**Problem description**
Reproduce every line of the entries below, replacing each occurrence of "O.E.M." with "OEM". Leave all other text unchanged.

Collected data
==================================================
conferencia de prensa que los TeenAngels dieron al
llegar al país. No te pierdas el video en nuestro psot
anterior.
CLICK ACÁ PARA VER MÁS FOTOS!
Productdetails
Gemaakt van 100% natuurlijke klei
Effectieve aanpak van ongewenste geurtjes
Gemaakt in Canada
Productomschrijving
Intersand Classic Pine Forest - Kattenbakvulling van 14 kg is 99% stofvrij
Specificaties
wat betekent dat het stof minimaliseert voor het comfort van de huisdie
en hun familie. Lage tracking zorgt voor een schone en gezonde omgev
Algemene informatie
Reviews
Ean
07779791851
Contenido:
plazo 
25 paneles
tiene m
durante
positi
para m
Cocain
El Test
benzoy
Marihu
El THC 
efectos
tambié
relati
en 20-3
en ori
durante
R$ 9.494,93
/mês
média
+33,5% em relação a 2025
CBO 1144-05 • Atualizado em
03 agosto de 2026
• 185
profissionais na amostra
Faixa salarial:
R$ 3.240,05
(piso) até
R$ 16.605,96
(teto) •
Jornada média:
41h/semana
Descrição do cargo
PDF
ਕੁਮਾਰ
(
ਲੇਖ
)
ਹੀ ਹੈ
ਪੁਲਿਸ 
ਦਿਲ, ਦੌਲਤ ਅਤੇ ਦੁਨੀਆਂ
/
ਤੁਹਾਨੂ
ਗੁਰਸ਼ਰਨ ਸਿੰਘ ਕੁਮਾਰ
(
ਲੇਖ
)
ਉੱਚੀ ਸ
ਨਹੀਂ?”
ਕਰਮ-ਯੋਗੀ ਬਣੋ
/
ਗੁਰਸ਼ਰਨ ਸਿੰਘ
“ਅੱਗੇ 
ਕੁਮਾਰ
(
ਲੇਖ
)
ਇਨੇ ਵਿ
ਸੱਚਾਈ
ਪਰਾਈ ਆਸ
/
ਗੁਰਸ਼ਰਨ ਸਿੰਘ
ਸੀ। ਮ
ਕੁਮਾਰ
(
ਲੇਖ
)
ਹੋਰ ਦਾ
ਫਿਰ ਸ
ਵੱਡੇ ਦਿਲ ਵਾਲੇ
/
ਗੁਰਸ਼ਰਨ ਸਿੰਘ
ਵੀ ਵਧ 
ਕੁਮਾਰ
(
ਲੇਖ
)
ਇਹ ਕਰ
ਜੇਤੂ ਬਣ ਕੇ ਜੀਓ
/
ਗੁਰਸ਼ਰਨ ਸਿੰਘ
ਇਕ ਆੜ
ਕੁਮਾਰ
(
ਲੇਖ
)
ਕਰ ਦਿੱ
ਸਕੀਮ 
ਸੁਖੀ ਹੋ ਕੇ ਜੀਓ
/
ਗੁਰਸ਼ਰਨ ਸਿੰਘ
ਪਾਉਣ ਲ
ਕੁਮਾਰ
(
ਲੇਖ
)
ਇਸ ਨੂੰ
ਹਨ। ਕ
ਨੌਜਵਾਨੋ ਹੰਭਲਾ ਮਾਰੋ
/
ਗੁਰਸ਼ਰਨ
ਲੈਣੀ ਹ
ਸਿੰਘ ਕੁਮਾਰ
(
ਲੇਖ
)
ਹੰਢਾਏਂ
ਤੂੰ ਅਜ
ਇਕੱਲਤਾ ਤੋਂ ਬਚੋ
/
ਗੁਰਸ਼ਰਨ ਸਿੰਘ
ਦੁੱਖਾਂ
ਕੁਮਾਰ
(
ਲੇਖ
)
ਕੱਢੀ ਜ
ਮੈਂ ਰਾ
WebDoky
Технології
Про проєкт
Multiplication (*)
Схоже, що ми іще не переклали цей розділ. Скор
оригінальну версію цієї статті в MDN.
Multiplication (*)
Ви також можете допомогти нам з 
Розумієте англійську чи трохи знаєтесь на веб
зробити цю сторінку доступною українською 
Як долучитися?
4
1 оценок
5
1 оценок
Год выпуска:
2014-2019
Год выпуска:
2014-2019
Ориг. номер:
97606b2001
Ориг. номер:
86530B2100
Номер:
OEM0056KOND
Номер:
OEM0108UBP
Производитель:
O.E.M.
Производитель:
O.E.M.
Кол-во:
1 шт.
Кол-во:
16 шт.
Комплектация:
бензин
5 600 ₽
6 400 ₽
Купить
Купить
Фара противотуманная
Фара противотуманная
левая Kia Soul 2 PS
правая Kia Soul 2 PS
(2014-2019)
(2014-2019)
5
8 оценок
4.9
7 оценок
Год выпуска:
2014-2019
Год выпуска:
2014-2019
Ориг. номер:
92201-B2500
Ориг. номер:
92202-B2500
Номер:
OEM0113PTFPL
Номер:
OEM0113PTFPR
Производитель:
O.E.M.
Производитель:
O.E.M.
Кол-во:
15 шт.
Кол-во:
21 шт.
==================================================
**Task result**
conferencia de prensa que los TeenAngels dieron al
llegar al país. No te pierdas el video en nuestro psot
anterior.
CLICK ACÁ PARA VER MÁS FOTOS!
Productdetails
Gemaakt van 100% natuurlijke klei
Effectieve aanpak van ongewenste geurtjes
Gemaakt in Canada
Productomschrijving
Intersand Classic Pine Forest - Kattenbakvulling van 14 kg is 99% stofvrij
Specificaties
wat betekent dat het stof minimaliseert voor het comfort van de huisdie
en hun familie. Lage tracking zorgt voor een schone en gezonde omgev
Algemene informatie
Reviews
Ean
07779791851
Contenido:
plazo 
25 paneles
tiene m
durante
positi
para m
Cocain
El Test
benzoy
Marihu
El THC 
efectos
tambié
relati
en 20-3
en ori
durante
R$ 9.494,93
/mês
média
+33,5% em relação a 2025
CBO 1144-05 • Atualizado em
03 agosto de 2026
• 185
profissionais na amostra
Faixa salarial:
R$ 3.240,05
(piso) até
R$ 16.605,96
(teto) •
Jornada média:
41h/semana
Descrição do cargo
PDF
ਕੁਮਾਰ
(
ਲੇਖ
)
ਹੀ ਹੈ
ਪੁਲਿਸ 
ਦਿਲ, ਦੌਲਤ ਅਤੇ ਦੁਨੀਆਂ
/
ਤੁਹਾਨੂ
ਗੁਰਸ਼ਰਨ ਸਿੰਘ ਕੁਮਾਰ
(
ਲੇਖ
)
ਉੱਚੀ ਸ
ਨਹੀਂ?”
ਕਰਮ-ਯੋਗੀ ਬਣੋ
/
ਗੁਰਸ਼ਰਨ ਸਿੰਘ
“ਅੱਗੇ 
ਕੁਮਾਰ
(
ਲੇਖ
)
ਇਨੇ ਵਿ
ਸੱਚਾਈ
ਪਰਾਈ ਆਸ
/
ਗੁਰਸ਼ਰਨ ਸਿੰਘ
ਸੀ। ਮ
ਕੁਮਾਰ
(
ਲੇਖ
)
ਹੋਰ ਦਾ
ਫਿਰ ਸ
ਵੱਡੇ ਦਿਲ ਵਾਲੇ
/
ਗੁਰਸ਼ਰਨ ਸਿੰਘ
ਵੀ ਵਧ 
ਕੁਮਾਰ
(
ਲੇਖ
)
ਇਹ ਕਰ
ਜੇਤੂ ਬਣ ਕੇ ਜੀਓ
/
ਗੁਰਸ਼ਰਨ ਸਿੰਘ
ਇਕ ਆੜ
ਕੁਮਾਰ
(
ਲੇਖ
)
ਕਰ ਦਿੱ
ਸਕੀਮ 
ਸੁਖੀ ਹੋ ਕੇ ਜੀਓ
/
ਗੁਰਸ਼ਰਨ ਸਿੰਘ
ਪਾਉਣ ਲ
ਕੁਮਾਰ
(
ਲੇਖ
)
ਇਸ ਨੂੰ
ਹਨ। ਕ
ਨੌਜਵਾਨੋ ਹੰਭਲਾ ਮਾਰੋ
/
ਗੁਰਸ਼ਰਨ
ਲੈਣੀ ਹ
ਸਿੰਘ ਕੁਮਾਰ
(
ਲੇਖ
)
ਹੰਢਾਏਂ
ਤੂੰ ਅਜ
ਇਕੱਲਤਾ ਤੋਂ ਬਚੋ
/
ਗੁਰਸ਼ਰਨ ਸਿੰਘ
ਦੁੱਖਾਂ
ਕੁਮਾਰ
(
ਲੇਖ
)
ਕੱਢੀ ਜ
ਮੈਂ ਰਾ
WebDoky
Технології
Про проєкт
Multiplication (*)
Схоже, що ми іще не переклали цей розділ. Скор
оригінальну версію цієї статті в MDN.
Multiplication (*)
Ви також можете допомогти нам з 
Розумієте англійську чи трохи знаєтесь на веб
зробити цю сторінку доступною українською 
Як долучитися?
4
1 оценок
5
1 оценок
Год выпуска:
2014-2019
Год выпуска:
2014-2019
Ориг. номер:
97606b2001
Ориг. номер:
86530B2100
Номер:
OEM0056KOND
Номер:
OEM0108UBP
Производитель:
OEM
Производитель:
OEM
Кол-во:
1 шт.
Кол-во:
16 шт.
Комплектация:
бензин
5 600 ₽
6 400 ₽
Купить
Купить
Фара противотуманная
Фара противотуманная
левая Kia Soul 2 PS
правая Kia Soul 2 PS
(2014-2019)
(2014-2019)
5
8 оценок
4.9
7 оценок
Год выпуска:
2014-2019
Год выпуска:
2014-2019
Ориг. номер:
92201-B2500
Ориг. номер:
92202-B2500
Номер:
OEM0113PTFPL
Номер:
OEM0113PTFPR
Производитель:
OEM
Производитель:
OEM
Кол-во:
15 шт.
Кол-во:
21 шт.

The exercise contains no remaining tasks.